*What the exercise asks*:
Extract each line of the material that contains the word "order". Case matters.

*Extracted records*:

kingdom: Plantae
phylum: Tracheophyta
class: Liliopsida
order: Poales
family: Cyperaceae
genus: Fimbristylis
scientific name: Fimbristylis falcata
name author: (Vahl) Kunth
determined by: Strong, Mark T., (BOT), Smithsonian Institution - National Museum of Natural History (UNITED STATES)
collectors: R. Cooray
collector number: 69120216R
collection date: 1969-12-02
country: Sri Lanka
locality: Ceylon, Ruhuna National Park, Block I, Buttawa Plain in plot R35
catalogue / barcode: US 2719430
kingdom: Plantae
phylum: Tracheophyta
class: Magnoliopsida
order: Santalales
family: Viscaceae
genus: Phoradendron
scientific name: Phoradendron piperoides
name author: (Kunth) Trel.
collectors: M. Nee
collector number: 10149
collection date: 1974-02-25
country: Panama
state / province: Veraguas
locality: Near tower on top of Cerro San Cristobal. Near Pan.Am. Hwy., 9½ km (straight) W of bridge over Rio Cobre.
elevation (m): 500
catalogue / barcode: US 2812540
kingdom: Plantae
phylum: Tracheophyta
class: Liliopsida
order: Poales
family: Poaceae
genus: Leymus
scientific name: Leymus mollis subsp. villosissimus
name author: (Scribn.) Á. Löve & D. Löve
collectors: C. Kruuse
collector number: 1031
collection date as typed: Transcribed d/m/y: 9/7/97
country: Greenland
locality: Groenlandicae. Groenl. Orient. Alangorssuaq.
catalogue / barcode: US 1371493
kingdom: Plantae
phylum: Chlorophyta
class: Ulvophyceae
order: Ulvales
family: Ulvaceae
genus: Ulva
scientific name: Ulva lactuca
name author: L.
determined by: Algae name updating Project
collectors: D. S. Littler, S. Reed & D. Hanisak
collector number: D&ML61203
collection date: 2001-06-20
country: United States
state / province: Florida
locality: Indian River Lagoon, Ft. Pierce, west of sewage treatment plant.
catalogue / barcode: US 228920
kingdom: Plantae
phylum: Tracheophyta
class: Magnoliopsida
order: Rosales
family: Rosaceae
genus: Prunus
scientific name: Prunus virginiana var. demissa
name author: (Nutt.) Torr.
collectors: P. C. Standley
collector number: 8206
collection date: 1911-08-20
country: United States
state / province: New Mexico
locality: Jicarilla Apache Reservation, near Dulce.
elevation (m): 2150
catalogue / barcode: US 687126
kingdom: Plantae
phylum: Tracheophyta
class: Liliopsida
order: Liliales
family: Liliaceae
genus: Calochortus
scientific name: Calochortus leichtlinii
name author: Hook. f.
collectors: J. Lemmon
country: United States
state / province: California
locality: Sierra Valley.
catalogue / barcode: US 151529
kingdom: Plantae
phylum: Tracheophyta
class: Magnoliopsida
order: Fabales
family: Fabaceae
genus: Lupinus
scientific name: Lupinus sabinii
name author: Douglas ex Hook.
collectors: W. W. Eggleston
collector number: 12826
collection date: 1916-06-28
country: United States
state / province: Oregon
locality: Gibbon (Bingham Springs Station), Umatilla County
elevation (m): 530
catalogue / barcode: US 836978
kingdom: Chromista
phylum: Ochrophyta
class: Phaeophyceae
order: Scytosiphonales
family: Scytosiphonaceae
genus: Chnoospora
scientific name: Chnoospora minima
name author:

*Answer to the task*:
order: Poales
order: Santalales
order: Poales
order: Ulvales
order: Rosales
order: Liliales
order: Fabales
order: Scytosiphonales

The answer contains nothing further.